Gold Completed 5 Waves
Now that the count is resolved in other currencies, lets count it again but
with the gold commodity in $USD. The count is displayed below. The only difference
between $USD and the other currencies is that the channel resistance doesn't
connect with primary [3] in $USD. Everything else is exactly the same otherwise.

We notice primary [5] reached a high of $730 in May of 2006. This primary
[5] finished the whole cycle I in the gold commodity. Since then, the gold
commodity started a corrective pattern that is not finished yet.
Further Decline Ahead
We can conclude from these charts that the mid term outlook regarding the gold
commodity doesn't look very promising. The current drop in price we experienced
this week would actually be the beginning of primary [C] of cycle II.
How far cycle II of gold is going to correct? A general Elliott Wave guideline
stipulates a correction often retraces to the level of the end of a wave 4.
In that case, the end of primary [4] is near the 400 level. Basically, we could
see the gold commodity go as low as $400 but that is just a guideline. A minimal
target to achieve would be around $550, which is the low of primary [A] of
cycle II.
Does this make sense in a fundamental perspective?
We think so. Gold is usually a safe haven but its price surged way too quickly
since the mid 2005 up to its peak of May 2006. It's been the target of massive
speculation and demand from emerging countries like India, one of the biggest
buyers of gold worldwide... So much that the stock index in India got a very
high correlation with the gold commodity! See the chart below.

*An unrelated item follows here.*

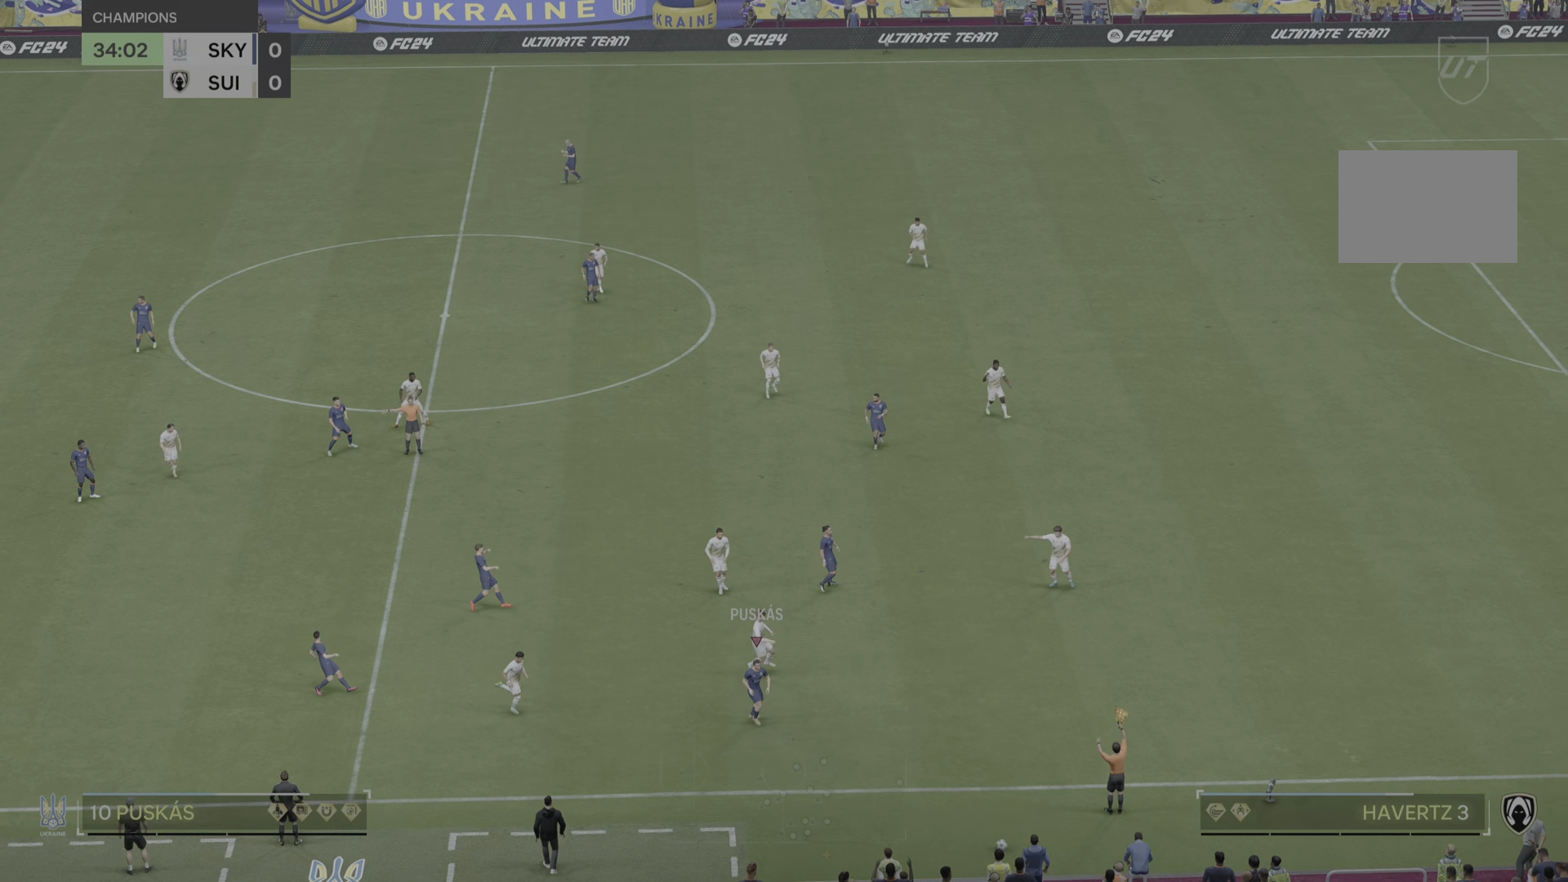
{"buttons": [], "left_stick": "center", "right_stick": "center", "events": []}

Emerging Countries and Materials
Finally, most emerging countries stock indexes increased exponentially in the
last years without any major setback and they are starting to look overvalued
that even the Chinese Government admits the Chinese stocks are overvalued!
If the stock market of emerging countries from the BRIC like Brazil, Russia,
China and India starts to collapse, it may also take the gold along with
all the materials (precious and non precious). The XLB Materials AMEX Index
topped recently by making an ending diagonal and is also ready to suffer
from a potential decline.

Mining Stocks Technical Outlook
Now that we finished analyzing the gold commodity, let's verify if we can corroborate
this result with prices of mining stocks. We took a look at various companies,
all related in some way to the gold or silver commodity. You can view the
counts on each of these companies below and also the HUI Gold Bugs Index.
They all finished their cycle I and started cycle II except LionOre Mining
because the company is also producing nickel and nickel is still a strong
commodity. However, the upside potential of that stock seems fairly limited
as its approaching from its resistance channel.

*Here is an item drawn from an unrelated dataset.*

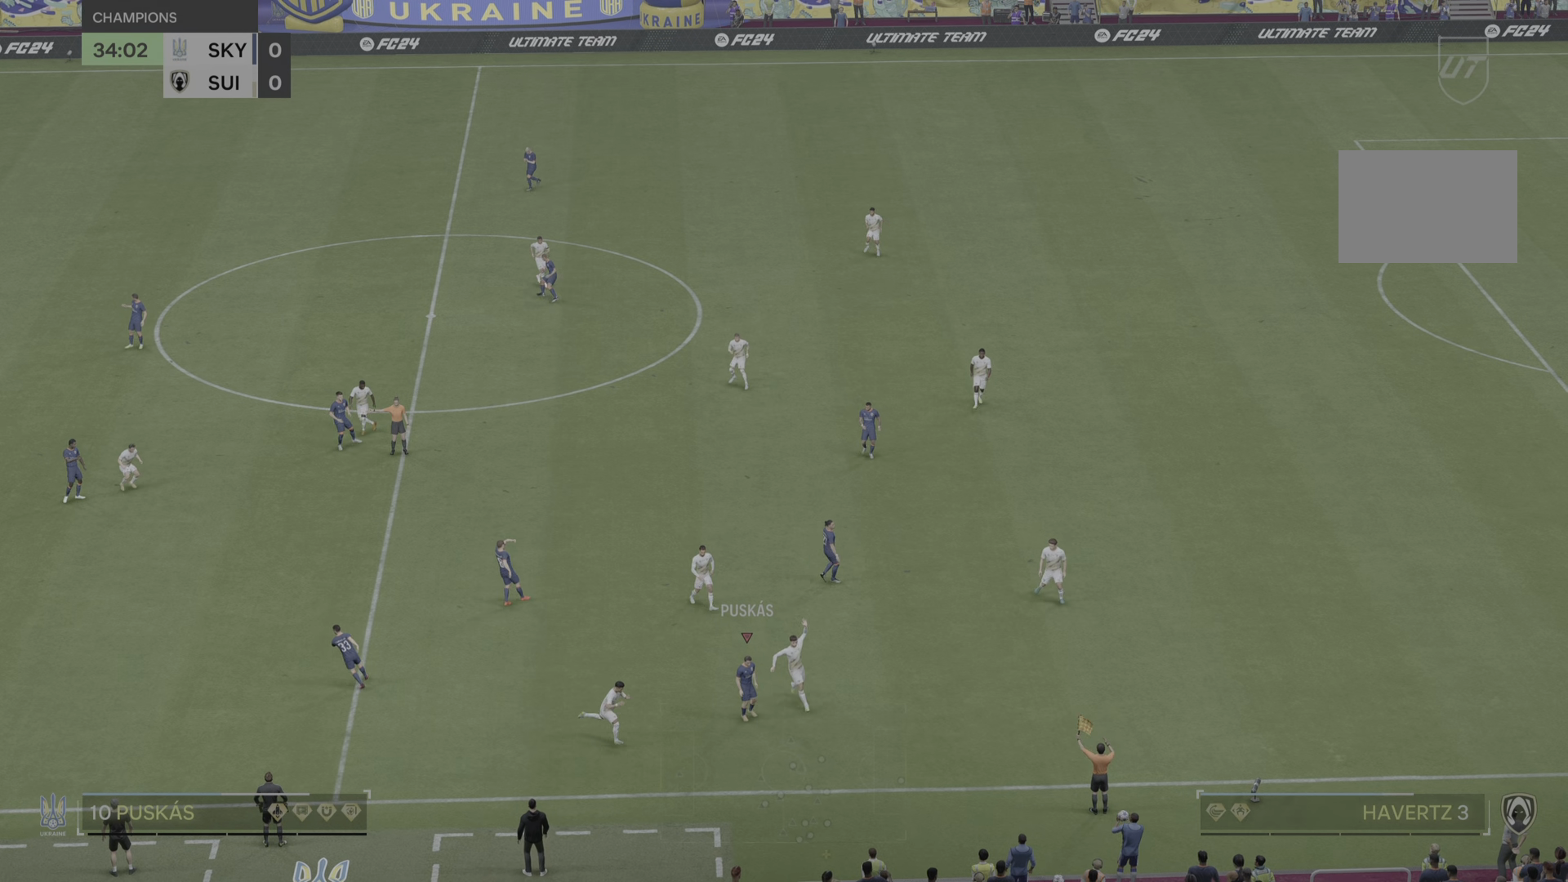
{"buttons": [], "left_stick": "center", "right_stick": "center", "events": []}
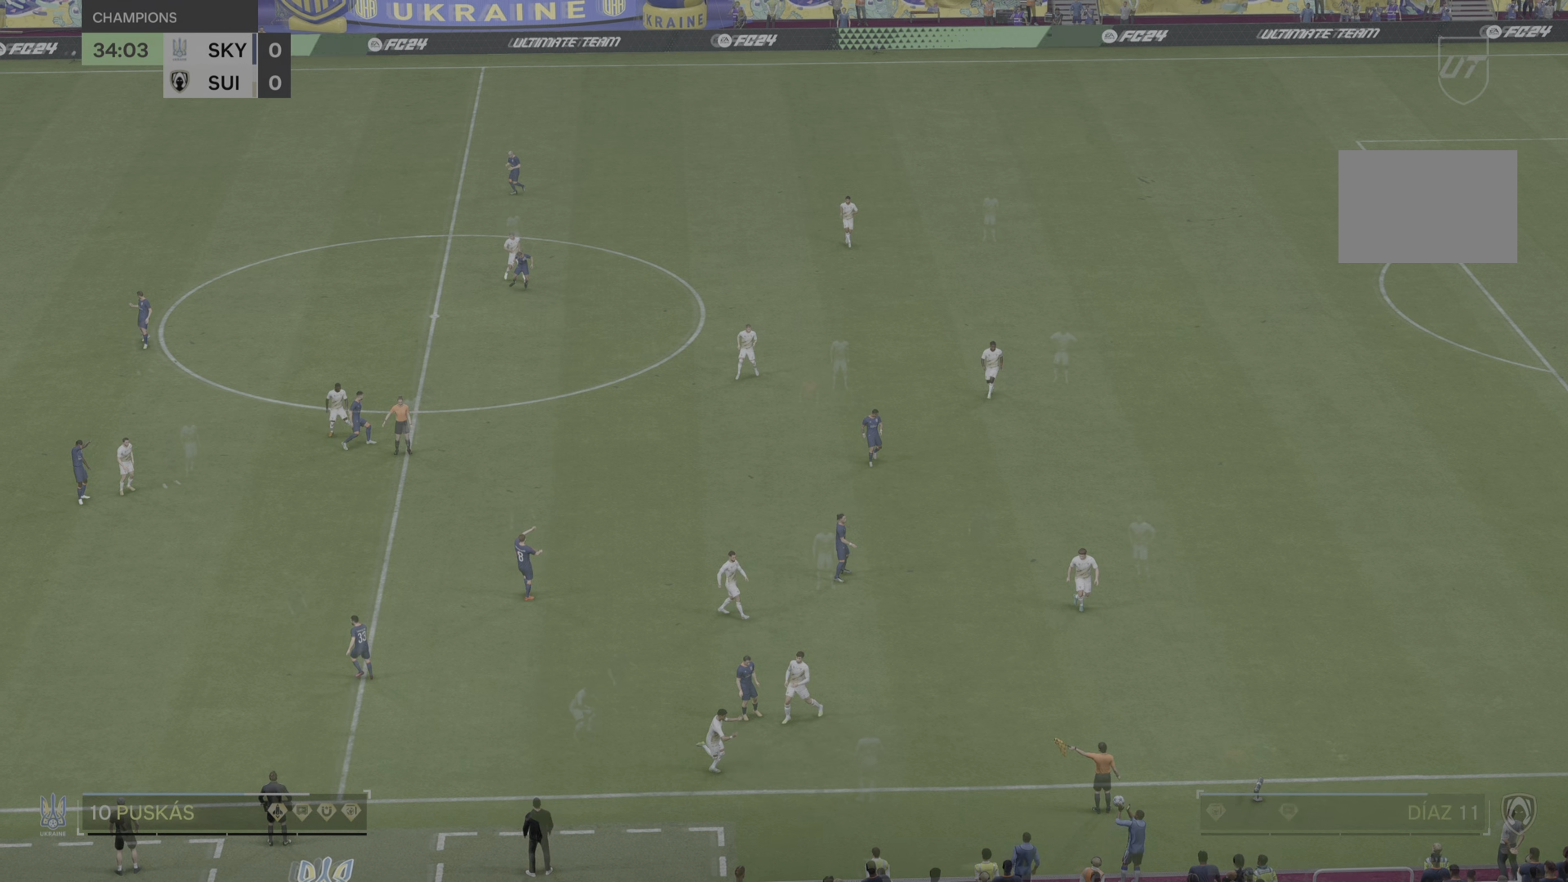
{"buttons": [], "left_stick": "center", "right_stick": "center", "events": []}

Mining Stocks Fundamental Outlook
These cyclical stocks are starting to get overvalued. Yes, even if some of
them are having cheap P/E's between 5-10. Just remember that in a top of
a commodity cycle, mining stocks are generating lots of profits while the
reverse situation happens at the bottom of a commodity cycle. This affects
the denominator of the ratio and may be counter-intuitive.
Quick Recap
The whole material sector and the gold commodity along with the gold mining
stocks may take a beating in a mid term perspective. The best way to describe
the situation would be to compare some of these mining stocks to tech companies
at the crest of the speculative bubble in 2000.